Friday, August 26, 2016

Hey, it was populist agitation that went into making this wreckage!

Mark A. Signorelli writes at The Federalist,
As the accumulating crises confronting the Western world stuff our newsfeeds more and more each day, a certain broad narrative about what is happening seems to have gained near-universal acceptance. It says the populations of Western nations are presently ruled by an incompetent and out-of-touch “elite,” who evince no regard for, or even knowledge of, the people’s will on a variety of issues, ranging from immigration to free trade to education.

In response, the citizens of these nations have demonstrated their contempt for these elites in fairly dramatic ways, from the Brexit to the rise of the Front National to the Donald Trump campaign. It is a contest between populism and elitism, we are told, that defines our political moment.

...Populism is a spirit, an attitude, informed by varying degrees of pride, self-sufficiency, frustration, resentment, and wrath.

...This attitude of permanent disaffection has been the primary psychological note of modern progressivism ever since the uprisings of the 1960s. Over the last half-century, even as the Left has conquered one institution after another—the university, the media, the federal bureaucracy—this disposition to revolt has remained the chief feature of the progressive mind.

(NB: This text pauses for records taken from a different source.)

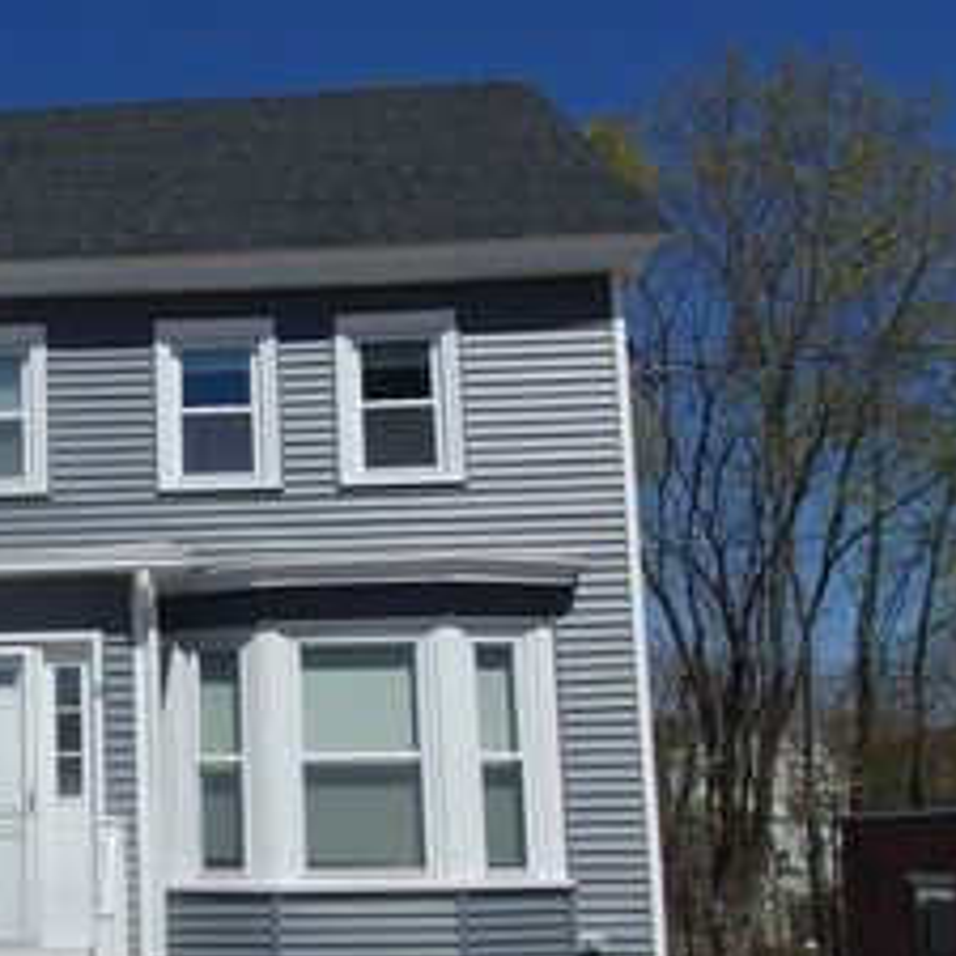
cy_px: 622
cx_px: 21
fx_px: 1718
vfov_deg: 30.9
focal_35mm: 55
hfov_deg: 29.3
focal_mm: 6
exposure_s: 1/1600
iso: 100
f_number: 4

It is why the people running our civilization have never developed the virtues necessary to carry out their duties adequately. Determined to always think of themselves as persons out of power, they never learned to regard themselves as persons with power, and all the responsibilities power entails. They never learned to imagine the kinds of moral formation that would fit a person for rule, rather than for protest.

This is why we can listen to a close advisor to the president—a woman with access to the most effective levers of power in the world—declare her intention to “speak truth to power.” But as for speaking truth as power, as for directing their policies with the wisdom and prudence requisite to their offices, the populist elite in control of the Western world have never learned how to do this, because their own modes of juvenile self-fashioning have precluded them from ever admitting that they do indeed occupy such offices.

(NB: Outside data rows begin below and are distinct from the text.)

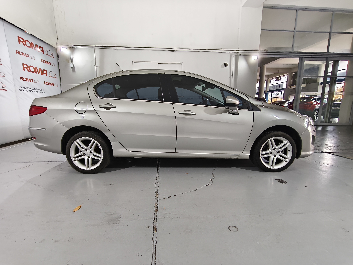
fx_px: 153
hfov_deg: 98.2
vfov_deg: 81.7
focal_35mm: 15
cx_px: 176
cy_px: 132
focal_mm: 1.91
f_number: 2.2
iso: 250
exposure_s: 1/50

This is the dimension missing from most analyses of our present political circumstances—the historical dimension. We find ourselves saddled with a teetering institutional structure without considering the decades of populist agitation that went into making this wreckage. Coates’ own biography is uncannily symbolic in this regard. The son of a Black Panther, he continues to spout his father’s revolutionary creed, even as his society grants him an unrivaled authority to speak and to write. It is why a man heaped with accolades and honors can still think himself the victim of a “cosmic injustice;” why a writer privileged with a platform in one of his country’s most prominent organs can think of no other use for this platform than to cultivate deeply uncharitable sentiments in his own child. He is incapable of recognizing himself as the establishment figure he has unquestionably become.